“The Art of the Brick” at the Telus World of Science

“The Art of the Brick” is the newest exhibit at the Telus World of Science, showcasing larger-than-life art sculptures built entirely of LEGO blocks by artist Nathan Sawaya. I knew Mack, being the LEGO fan that he is, would love to visit the exhibit, so we planned a trip there on his birthday.

We arrived a bit later than we anticipated, with just over an hour left to explore the galleries. For this late arrival, we were granted a small discount. We headed straight to the Explorer Gallery, and were greeted by a roomful of colorful displays – some freestanding, some hung on the wall like art, and some needing reinforcement from the wall or ceiling. The spot lighting (probably left over from the Body Worlds exhibit) really made the colors pop.

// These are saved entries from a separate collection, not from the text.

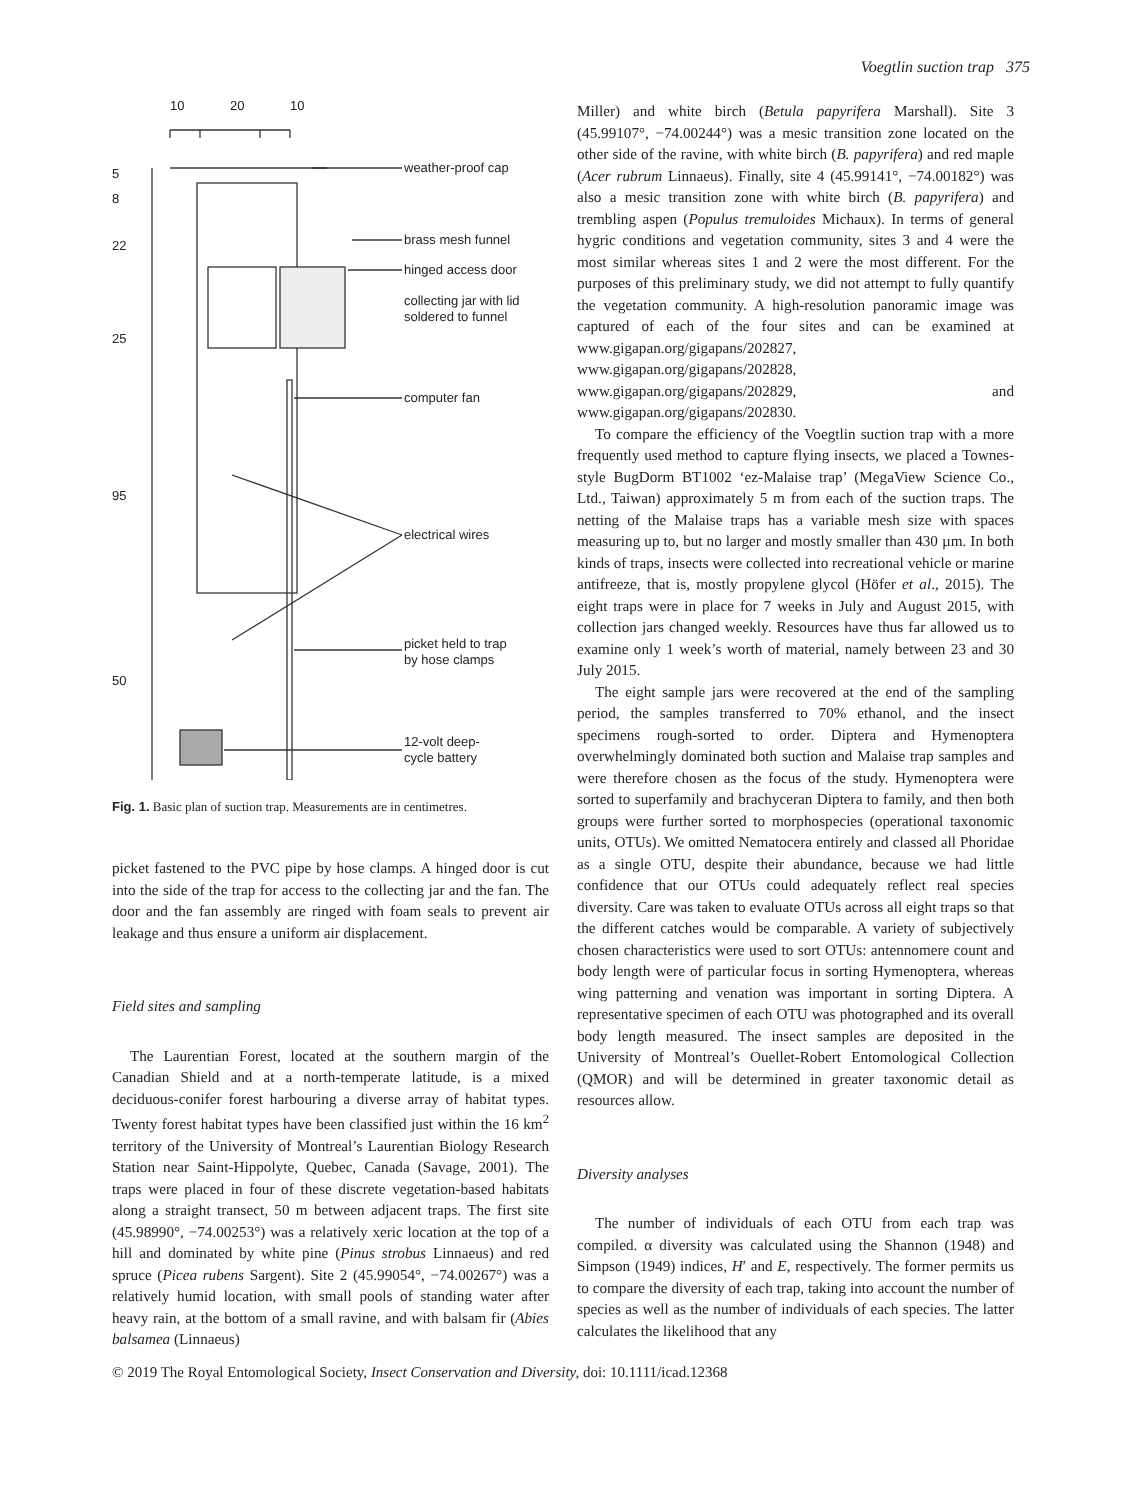Voegtlin suction trap 375
10
20
10
5
8
22
25
95
50
weather-proof cap
brass mesh funnel
hinged access door
collecting jar with lid
soldered to funnel
computer fan
electrical wires
picket held to trap
by hose clamps
12-volt deep-
cycle battery
Fig. 1. Basic plan of suction trap. Measurements are in centimetres.
picket fastened to the PVC pipe by hose clamps. A hinged door is cut into the side of the trap for access to the collecting jar and the fan. The door and the fan assembly are ringed with foam seals to prevent air leakage and thus ensure a uniform air displacement.
Field sites and sampling
The Laurentian Forest, located at the southern margin of the Canadian Shield and at a north-temperate latitude, is a mixed deciduous-conifer forest harbouring a diverse array of habitat types. Twenty forest habitat types have been classified just within the 16 km<sup>2</sup> territory of the University of Montreal’s Laurentian Biology Research Station near Saint-Hippolyte, Quebec, Canada (Savage, 2001). The traps were placed in four of these discrete vegetation-based habitats along a straight transect, 50 m between adjacent traps. The first site (45.98990°, −74.00253°) was a relatively xeric location at the top of a hill and dominated by white pine (Pinus strobus Linnaeus) and red spruce (Picea rubens Sargent). Site 2 (45.99054°, −74.00267°) was a relatively humid location, with small pools of standing water after heavy rain, at the bottom of a small ravine, and with balsam fir (Abies balsamea (Linnaeus)
Miller) and white birch (Betula papyrifera Marshall). Site 3 (45.99107°, −74.00244°) was a mesic transition zone located on the other side of the ravine, with white birch (B. papyrifera) and red maple (Acer rubrum Linnaeus). Finally, site 4 (45.99141°, −74.00182°) was also a mesic transition zone with white birch (B. papyrifera) and trembling aspen (Populus tremuloides Michaux). In terms of general hygric conditions and vegetation community, sites 3 and 4 were the most similar whereas sites 1 and 2 were the most different. For the purposes of this preliminary study, we did not attempt to fully quantify the vegetation community. A high-resolution panoramic image was captured of each of the four sites and can be examined at www.gigapan.org/gigapans/202827, www.gigapan.org/gigapans/202828, www.gigapan.org/gigapans/202829, and www.gigapan.org/gigapans/202830.
To compare the efficiency of the Voegtlin suction trap with a more frequently used method to capture flying insects, we placed a Townes-style BugDorm BT1002 ‘ez-Malaise trap’ (MegaView Science Co., Ltd., Taiwan) approximately 5 m from each of the suction traps. The netting of the Malaise traps has a variable mesh size with spaces measuring up to, but no larger and mostly smaller than 430 µm. In both kinds of traps, insects were collected into recreational vehicle or marine antifreeze, that is, mostly propylene glycol (Höfer et al., 2015). The eight traps were in place for 7 weeks in July and August 2015, with collection jars changed weekly. Resources have thus far allowed us to examine only 1 week’s worth of material, namely between 23 and 30 July 2015.
The eight sample jars were recovered at the end of the sampling period, the samples transferred to 70% ethanol, and the insect specimens rough-sorted to order. Diptera and Hymenoptera overwhelmingly dominated both suction and Malaise trap samples and were therefore chosen as the focus of the study. Hymenoptera were sorted to superfamily and brachyceran Diptera to family, and then both groups were further sorted to morphospecies (operational taxonomic units, OTUs). We omitted Nematocera entirely and classed all Phoridae as a single OTU, despite their abundance, because we had little confidence that our OTUs could adequately reflect real species diversity. Care was taken to evaluate OTUs across all eight traps so that the different catches would be comparable. A variety of subjectively chosen characteristics were used to sort OTUs: antennomere count and body length were of particular focus in sorting Hymenoptera, whereas wing patterning and venation was important in sorting Diptera. A representative specimen of each OTU was photographed and its overall body length measured. The insect samples are deposited in the University of Montreal’s Ouellet-Robert Entomological Collection (QMOR) and will be determined in greater taxonomic detail as resources allow.
Diversity analyses
The number of individuals of each OTU from each trap was compiled. α diversity was calculated using the Shannon (1948) and Simpson (1949) indices, H′ and E, respectively. The former permits us to compare the diversity of each trap, taking into account the number of species as well as the number of individuals of each species. The latter calculates the likelihood that any
© 2019 The Royal Entomological Society, Insect Conservation and Diversity, doi: 10.1111/icad.12368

A one-page guide with the name of each sculpture is available, though it probably would have been more helpful if the installation had been treated more like an art exhibit. Helpful to know on a small mounted placard next to the sculpture would have been the name, number of LEGO blocks used, and perhaps the inspiration behind the piece (for example, of the LEGO picture of Lindsay Lohan).

Guide

The exhibit was nonetheless visually appealing, especially for the child in us. I liked the sheer size of the dinosaur, but the men made of a single color, posed in a look of frozen agony, were the most striking. “The Eye”, a box containing small 3-D figures which, when glanced at from a distance, bore the image of a single eye. This demonstrated a more advanced use of planning – I hope this is the direction Sawaya goes in.

Yellow

Hands

Grey

Me and Dinosaur

Mack and buddies Circle, Triangle, Square

Our only disappointment from the exhibit was that a number of sculptures would be added in January 2009; we thought such omissions should be clear up front.

Shielded behind a curtain was a play area for adults and children alike – Megablocks for those under the age of five, and smaller, regular LEGO blocks for those older. A “City of the Future”, built entirely in “French-fry yellow”, as I heard an attendant describe it, lined the back wall. Patrons were invited to add their own imaginative creations to the city, so Mack and I sat down to create…something.

That’s the real beauty of LEGO, in my opinion anyway. There are no rules, and you do not need a plan prior to approaching the stackable blocks – something will come of it. In the end, Mack and I combined our creations to form a vehicle of sorts, complete with headlights and four wheels. We placed it on what looked to be a roadway, and left the gallery.

Future City

Mack hard at work

Our vehicular contribution

It’s too cool that someone has made a living playing with LEGO blocks. Sawaya also caters to requests, as described on his website, and on a fee-for-service basis, can create a personalized sculpture for you. “The Art of the Brick” is a cool exhibit for both adults and children alike, but wait until January 2009 to attend to make the most of your money.

We didn’t have a lot of time to check out the other galleries, but did take some time to peek at Mystery Avenue, probably my favorite of the permanent exhibits. If we had more time, I wouldn’t have minded actually solving the mystery of the abducted dog, CSI-style.

Mack on what he wishes was the Batpod

I am happy to report that the Telus World of Science isn’t just for kids – the young at heart will also have a great time there. Mack’s photoset is here.